- _WHAT YOU ARE ASKED TO DO_: Output the entries from the start through the line containing "Opstanak neće biti" as a Markdown table with the columns Row and Line. Number each line in Row, and leave out any blank lines.
[Opening SUPPLIED INFORMATION section]
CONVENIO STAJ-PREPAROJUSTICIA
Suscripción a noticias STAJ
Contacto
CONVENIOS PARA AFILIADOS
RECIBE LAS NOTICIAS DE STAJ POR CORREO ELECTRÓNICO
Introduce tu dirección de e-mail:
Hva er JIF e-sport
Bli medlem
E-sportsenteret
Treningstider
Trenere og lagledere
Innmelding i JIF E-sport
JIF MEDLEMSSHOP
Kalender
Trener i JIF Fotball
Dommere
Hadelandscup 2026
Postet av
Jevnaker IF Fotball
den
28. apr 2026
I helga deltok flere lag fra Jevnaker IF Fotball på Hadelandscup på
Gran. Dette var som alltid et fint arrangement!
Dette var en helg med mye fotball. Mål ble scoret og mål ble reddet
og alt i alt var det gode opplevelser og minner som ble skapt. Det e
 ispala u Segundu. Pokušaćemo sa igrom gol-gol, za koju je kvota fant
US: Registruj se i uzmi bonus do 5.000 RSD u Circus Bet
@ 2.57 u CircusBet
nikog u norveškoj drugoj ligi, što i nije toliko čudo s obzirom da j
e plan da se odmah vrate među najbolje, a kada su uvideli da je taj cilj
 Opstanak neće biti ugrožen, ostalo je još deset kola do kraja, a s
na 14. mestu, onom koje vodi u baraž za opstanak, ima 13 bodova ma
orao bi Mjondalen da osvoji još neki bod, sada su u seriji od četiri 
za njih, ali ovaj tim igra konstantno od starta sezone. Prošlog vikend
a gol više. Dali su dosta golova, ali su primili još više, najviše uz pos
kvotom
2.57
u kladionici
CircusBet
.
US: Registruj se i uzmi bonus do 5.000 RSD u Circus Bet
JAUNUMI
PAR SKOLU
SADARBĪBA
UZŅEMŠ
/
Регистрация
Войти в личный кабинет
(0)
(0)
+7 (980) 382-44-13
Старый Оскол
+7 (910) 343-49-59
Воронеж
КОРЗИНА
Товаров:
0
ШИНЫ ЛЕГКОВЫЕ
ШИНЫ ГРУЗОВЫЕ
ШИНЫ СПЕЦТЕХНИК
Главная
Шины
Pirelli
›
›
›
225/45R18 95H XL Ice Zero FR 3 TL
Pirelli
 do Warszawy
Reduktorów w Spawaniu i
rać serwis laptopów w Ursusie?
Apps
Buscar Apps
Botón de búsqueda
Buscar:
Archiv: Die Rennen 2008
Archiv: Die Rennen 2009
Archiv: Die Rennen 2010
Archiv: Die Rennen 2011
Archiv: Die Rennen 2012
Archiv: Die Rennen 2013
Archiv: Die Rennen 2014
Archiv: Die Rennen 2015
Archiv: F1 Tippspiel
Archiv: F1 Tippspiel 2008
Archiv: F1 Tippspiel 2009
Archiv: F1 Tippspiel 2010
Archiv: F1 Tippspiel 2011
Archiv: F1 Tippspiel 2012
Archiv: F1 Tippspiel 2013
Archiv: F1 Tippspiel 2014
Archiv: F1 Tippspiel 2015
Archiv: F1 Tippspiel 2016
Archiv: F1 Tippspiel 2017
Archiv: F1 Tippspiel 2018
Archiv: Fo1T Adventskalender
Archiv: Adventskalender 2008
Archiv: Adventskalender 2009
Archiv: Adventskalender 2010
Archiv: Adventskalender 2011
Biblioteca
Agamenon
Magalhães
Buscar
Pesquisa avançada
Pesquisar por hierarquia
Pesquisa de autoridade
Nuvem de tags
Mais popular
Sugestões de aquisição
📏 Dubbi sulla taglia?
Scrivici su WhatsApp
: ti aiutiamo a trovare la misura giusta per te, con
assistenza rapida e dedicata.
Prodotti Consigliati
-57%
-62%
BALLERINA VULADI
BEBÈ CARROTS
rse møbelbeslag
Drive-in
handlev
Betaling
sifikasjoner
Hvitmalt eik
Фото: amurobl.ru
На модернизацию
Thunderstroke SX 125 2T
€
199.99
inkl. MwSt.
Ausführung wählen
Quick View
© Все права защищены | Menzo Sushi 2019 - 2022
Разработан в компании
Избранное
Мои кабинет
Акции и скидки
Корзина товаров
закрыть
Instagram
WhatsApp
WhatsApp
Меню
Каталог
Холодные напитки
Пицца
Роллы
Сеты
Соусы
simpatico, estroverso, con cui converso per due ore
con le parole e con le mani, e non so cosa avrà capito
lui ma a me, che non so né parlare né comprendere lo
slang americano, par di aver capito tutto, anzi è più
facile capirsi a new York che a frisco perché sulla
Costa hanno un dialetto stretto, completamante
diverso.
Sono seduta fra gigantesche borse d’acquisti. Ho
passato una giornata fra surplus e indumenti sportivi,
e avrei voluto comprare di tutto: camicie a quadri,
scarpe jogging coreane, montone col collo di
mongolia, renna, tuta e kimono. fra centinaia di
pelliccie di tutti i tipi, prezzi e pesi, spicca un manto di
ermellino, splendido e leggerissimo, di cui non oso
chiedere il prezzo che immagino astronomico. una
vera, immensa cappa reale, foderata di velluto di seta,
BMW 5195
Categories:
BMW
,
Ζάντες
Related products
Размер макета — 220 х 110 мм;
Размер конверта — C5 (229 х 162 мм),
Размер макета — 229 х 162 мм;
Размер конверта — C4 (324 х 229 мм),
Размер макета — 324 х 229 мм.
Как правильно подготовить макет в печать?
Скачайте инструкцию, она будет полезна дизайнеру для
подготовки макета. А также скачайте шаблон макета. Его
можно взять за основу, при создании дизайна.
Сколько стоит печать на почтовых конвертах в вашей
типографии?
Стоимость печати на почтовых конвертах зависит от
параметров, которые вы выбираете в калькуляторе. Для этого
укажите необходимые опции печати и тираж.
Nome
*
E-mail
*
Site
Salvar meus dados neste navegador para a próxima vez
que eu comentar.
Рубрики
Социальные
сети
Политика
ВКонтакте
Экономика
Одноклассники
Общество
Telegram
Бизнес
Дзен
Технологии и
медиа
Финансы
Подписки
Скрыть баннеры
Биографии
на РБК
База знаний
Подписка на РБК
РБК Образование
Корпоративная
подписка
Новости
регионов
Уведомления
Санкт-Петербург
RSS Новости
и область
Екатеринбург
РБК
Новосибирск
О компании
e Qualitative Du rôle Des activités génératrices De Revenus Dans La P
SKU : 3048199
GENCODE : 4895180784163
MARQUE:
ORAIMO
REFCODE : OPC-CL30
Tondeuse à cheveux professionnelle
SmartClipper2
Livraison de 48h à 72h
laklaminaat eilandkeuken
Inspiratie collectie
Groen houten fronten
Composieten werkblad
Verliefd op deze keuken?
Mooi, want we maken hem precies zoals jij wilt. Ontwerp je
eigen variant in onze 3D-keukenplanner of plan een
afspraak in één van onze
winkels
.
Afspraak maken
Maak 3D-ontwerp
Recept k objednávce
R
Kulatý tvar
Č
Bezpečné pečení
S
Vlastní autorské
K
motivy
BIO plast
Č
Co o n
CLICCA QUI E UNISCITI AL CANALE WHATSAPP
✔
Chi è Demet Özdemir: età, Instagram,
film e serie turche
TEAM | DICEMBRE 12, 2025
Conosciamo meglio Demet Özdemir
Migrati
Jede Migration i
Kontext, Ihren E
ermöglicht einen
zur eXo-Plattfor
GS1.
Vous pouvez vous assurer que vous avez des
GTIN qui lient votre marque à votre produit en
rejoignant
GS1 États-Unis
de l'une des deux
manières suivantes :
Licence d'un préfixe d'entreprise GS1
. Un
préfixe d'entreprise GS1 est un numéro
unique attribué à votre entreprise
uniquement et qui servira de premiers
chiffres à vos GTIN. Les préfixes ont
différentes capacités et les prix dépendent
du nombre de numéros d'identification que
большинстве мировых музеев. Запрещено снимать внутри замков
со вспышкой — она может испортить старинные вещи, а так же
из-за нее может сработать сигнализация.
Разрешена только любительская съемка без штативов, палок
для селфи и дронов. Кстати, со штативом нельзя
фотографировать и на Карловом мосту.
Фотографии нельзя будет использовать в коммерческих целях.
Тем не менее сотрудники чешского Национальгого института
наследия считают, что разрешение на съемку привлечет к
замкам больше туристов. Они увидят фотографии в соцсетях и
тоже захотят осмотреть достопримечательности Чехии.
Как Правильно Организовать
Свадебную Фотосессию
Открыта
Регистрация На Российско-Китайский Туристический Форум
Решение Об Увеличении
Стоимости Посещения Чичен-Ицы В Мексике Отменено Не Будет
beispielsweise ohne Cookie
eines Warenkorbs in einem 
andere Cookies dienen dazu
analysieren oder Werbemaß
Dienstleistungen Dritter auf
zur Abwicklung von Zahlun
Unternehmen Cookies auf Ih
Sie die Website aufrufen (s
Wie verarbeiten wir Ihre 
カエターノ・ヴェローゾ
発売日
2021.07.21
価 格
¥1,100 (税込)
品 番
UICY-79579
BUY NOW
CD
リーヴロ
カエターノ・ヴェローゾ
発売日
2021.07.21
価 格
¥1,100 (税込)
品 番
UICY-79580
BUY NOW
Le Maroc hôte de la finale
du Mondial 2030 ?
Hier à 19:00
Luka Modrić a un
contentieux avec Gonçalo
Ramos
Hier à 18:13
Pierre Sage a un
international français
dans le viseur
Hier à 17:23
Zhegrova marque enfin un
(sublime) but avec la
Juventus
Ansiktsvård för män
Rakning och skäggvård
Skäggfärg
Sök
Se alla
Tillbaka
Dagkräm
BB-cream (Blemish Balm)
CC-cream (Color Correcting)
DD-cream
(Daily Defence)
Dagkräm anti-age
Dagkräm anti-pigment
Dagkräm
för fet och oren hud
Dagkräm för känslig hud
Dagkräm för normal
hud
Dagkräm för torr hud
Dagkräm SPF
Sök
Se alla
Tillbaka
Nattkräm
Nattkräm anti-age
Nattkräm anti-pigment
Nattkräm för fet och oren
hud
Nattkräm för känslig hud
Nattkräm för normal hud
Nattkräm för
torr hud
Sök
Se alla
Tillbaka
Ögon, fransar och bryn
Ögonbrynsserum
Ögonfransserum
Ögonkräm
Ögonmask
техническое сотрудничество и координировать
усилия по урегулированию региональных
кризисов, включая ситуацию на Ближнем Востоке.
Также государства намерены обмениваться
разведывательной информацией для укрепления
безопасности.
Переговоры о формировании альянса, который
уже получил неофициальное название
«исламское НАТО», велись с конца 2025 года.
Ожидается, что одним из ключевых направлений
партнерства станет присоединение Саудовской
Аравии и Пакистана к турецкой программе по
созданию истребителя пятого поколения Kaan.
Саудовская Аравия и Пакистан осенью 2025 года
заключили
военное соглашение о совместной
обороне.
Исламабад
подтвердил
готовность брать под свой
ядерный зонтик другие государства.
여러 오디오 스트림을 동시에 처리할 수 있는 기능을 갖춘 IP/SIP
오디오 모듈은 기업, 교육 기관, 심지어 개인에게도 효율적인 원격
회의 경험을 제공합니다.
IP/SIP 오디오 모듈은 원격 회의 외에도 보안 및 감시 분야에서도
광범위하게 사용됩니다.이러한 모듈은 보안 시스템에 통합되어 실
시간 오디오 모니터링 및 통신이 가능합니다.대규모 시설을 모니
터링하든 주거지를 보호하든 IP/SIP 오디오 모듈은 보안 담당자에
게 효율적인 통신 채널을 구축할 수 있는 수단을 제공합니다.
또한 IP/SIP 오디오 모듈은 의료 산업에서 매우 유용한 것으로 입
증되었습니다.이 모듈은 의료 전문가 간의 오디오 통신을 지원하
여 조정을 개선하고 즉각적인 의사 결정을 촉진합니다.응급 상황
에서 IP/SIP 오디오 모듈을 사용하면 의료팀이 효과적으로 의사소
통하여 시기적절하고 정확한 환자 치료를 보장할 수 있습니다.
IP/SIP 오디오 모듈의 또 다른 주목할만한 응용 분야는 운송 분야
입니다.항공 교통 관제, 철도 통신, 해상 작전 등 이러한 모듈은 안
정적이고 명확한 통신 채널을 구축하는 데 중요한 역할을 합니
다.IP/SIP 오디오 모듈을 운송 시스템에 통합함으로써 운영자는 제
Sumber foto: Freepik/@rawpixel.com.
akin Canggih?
[Closing SUPPLIED INFORMATION section]
- _WRITTEN RESPONSE_:
| Row | Line |
|---|---|
| 1 | CONVENIO STAJ-PREPAROJUSTICIA |
| 2 | Suscripción a noticias STAJ |
| 3 | Contacto |
| 4 | CONVENIOS PARA AFILIADOS |
| 5 | RECIBE LAS NOTICIAS DE STAJ POR CORREO ELECTRÓNICO |
| 6 | Introduce tu dirección de e-mail: |
| 7 | Hva er JIF e-sport |
| 8 | Bli medlem |
| 9 | E-sportsenteret |
| 10 | Treningstider |
| 11 | Trenere og lagledere |
| 12 | Innmelding i JIF E-sport |
| 13 | JIF MEDLEMSSHOP |
| 14 | Kalender |
| 15 | Trener i JIF Fotball |
| 16 | Dommere |
| 17 | Hadelandscup 2026 |
| 18 | Postet av |
| 19 | Jevnaker IF Fotball |
| 20 | den |
| 21 | 28. apr 2026 |
| 22 | I helga deltok flere lag fra Jevnaker IF Fotball på Hadelandscup på |
| 23 | Gran. Dette var som alltid et fint arrangement! |
| 24 | Dette var en helg med mye fotball. Mål ble scoret og mål ble reddet |
| 25 | og alt i alt var det gode opplevelser og minner som ble skapt. Det e |
| 26 |  ispala u Segundu. Pokušaćemo sa igrom gol-gol, za koju je kvota fant |
| 27 | US: Registruj se i uzmi bonus do 5.000 RSD u Circus Bet |
| 28 | @ 2.57 u CircusBet |
| 29 | nikog u norveškoj drugoj ligi, što i nije toliko čudo s obzirom da j |
| 30 | e plan da se odmah vrate među najbolje, a kada su uvideli da je taj cilj |
| 31 |  Opstanak neće biti ugrožen, ostalo je još deset kola do kraja, a s |